+++ Dataset
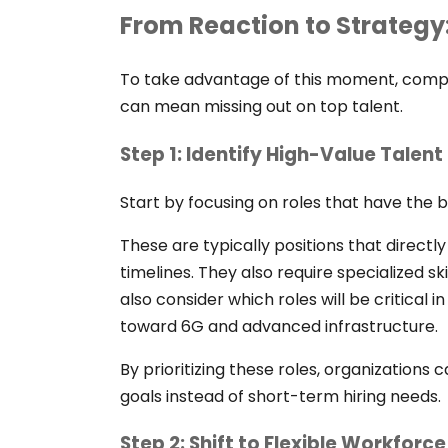
From Reaction to Strategy
To take advantage of this moment, compan
can mean missing out on top talent.
Step 1: Identify High-Value Talen
Start by focusing on roles that have the 
These are typically positions that direc
timelines. They also require specialized ski
also consider which roles will be critical i
toward 6G and advanced infrastructure.
By prioritizing these roles, organizations 
goals instead of short-term hiring needs.
Step 2: Shift to Flexible Workforc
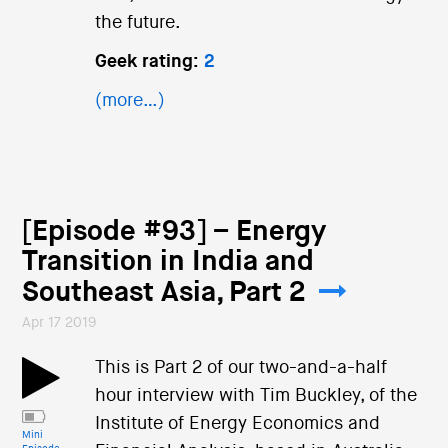
the future.
Geek rating:
2
(more…)
[Episode #93] – Energy
Transition in India and
Southeast Asia, Part 2
Apr 17 2019
This is Part 2 of our two-and-a-half
hour interview with Tim Buckley, of the
Institute of Energy Economics and
Mini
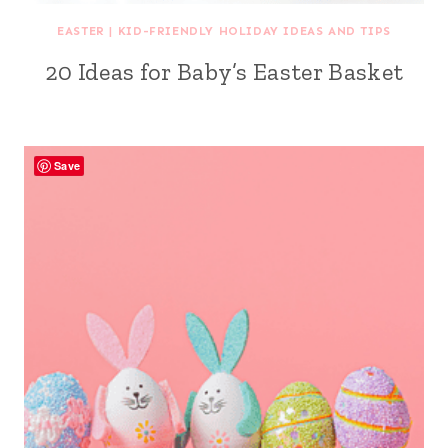
EASTER
|
KID-FRIENDLY HOLIDAY IDEAS AND TIPS
20 Ideas for Baby’s Easter Basket
Save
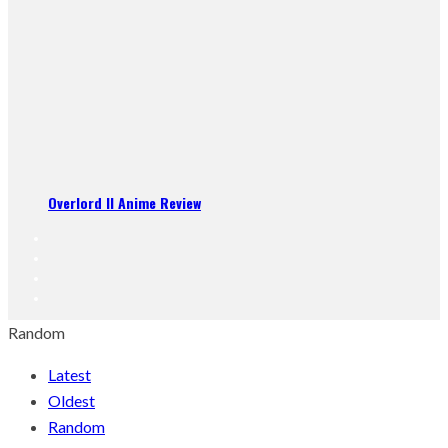
Overlord II Anime Review
Random
Latest
Oldest
Random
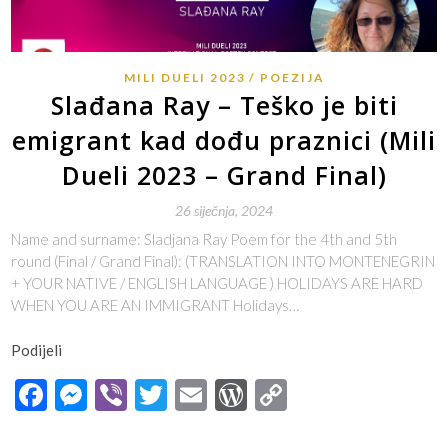
MILI DUELI 2023
POEZIJA
Slađana Ray – Teško je biti
emigrant kad dođu praznici (Mili
Dueli 2023 – Grand Final)
26 siječnja, 2024
Name and surname: Sladjana Ray Poem for the 4th and 5th
round (Final / Grand Final): (TRANSLATION INTO MONTENEGRIN
+ YOUR NATIVE / ENGLISH LANGUAGE ) HOLIDAYS ARE HARD
WHEN YOU ARE AN IMMIGRANT Holidays…
Podijeli
Facebook
Messenger
Viber
Twitter
Email
WordPress
Copy
Link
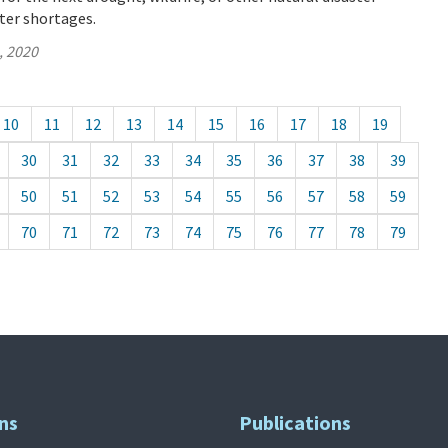
ter shortages.
, 2020
10
11
12
13
14
15
16
17
18
19
30
31
32
33
34
35
36
37
38
39
50
51
52
53
54
55
56
57
58
59
70
71
72
73
74
75
76
77
78
79
ns
Publications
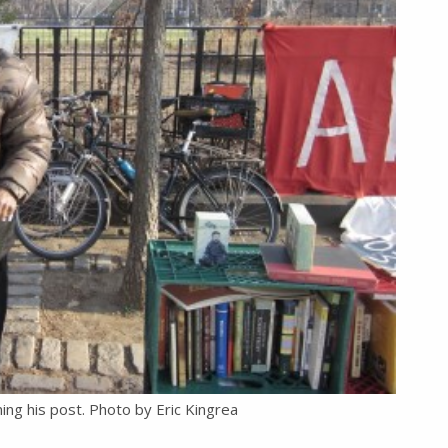
ing his post. Photo by Eric Kingrea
++++++
> [Your task] All lines with the word "also" need to be copied from the data above.

> [Response to this exercise]
timelines. They also require specialized ski
also consider which roles will be critical i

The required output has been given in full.